Transcribe the text read from each of the rows below, line for line and character for character, leaving out the pictures.

__Data supplied__

============

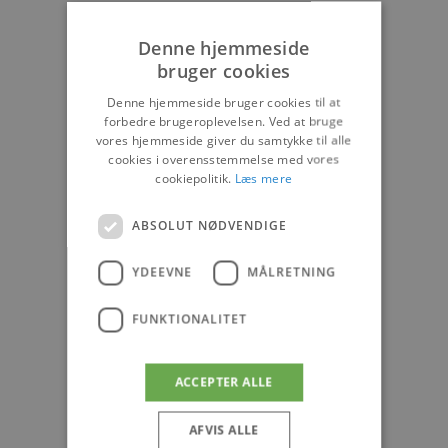
Denne hjemmeside
bruger cookies
Denne hjemmeside bruger cookies til at
forbedre brugeroplevelsen. Ved at bruge
vores hjemmeside giver du samtykke til alle
cookies i overensstemmelse med vores
cookiepolitik.
Læs mere
ABSOLUT NØDVENDIGE
YDEEVNE
MÅLRETNING
FUNKTIONALITET
ACCEPTER ALLE
AFVIS ALLE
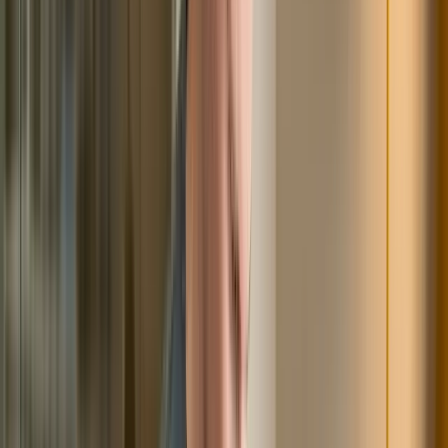
рассмотрение дела, но только при неправильном
подходе. Если подобные подделки имели место, в
первую очередь, следует обо всем рассказать своему
юристу. Опытный специалист правильно оценит
ситуацию и найдет верный из нее выход.
Читайте так же:
Оспаривание сделок должника при
банкротстве - Совет юриста!
Банкротство в МФЦ при наличии
судебной задолженности
Признание должника несостоятельным через
многофункциональный центр стало возможным только
с 2020 года. Основным преимуществом данного
формата процедуры является то, что она совершенно
бесплатная, происходит без подачи заявления в
Арбитражный суд и привлечения финансового
управляющего. Как и в случае с судебным типом,
через МФЦ можно списать долги по кредитам, займам,
ЖКХ, налоговым обязательствам и так далее. При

============

__Finished task__
Denne hjemmeside
bruger cookies
Denne hjemmeside bruger cookies til at
forbedre brugeroplevelsen. Ved at bruge
vores hjemmeside giver du samtykke til alle
cookies i overensstemmelse med vores
cookiepolitik.
Læs mere
ABSOLUT NØDVENDIGE
YDEEVNE
MÅLRETNING
FUNKTIONALITET
ACCEPTER ALLE
AFVIS ALLE
рассмотрение дела, но только при неправильном
подходе. Если подобные подделки имели место, в
первую очередь, следует обо всем рассказать своему
юристу. Опытный специалист правильно оценит
ситуацию и найдет верный из нее выход.
Читайте так же:
Оспаривание сделок должника при
банкротстве - Совет юриста!
Банкротство в МФЦ при наличии
судебной задолженности
Признание должника несостоятельным через
многофункциональный центр стало возможным только
с 2020 года. Основным преимуществом данного
формата процедуры является то, что она совершенно
бесплатная, происходит без подачи заявления в
Арбитражный суд и привлечения финансового
управляющего. Как и в случае с судебным типом,
через МФЦ можно списать долги по кредитам, займам,
ЖКХ, налоговым обязательствам и так далее. При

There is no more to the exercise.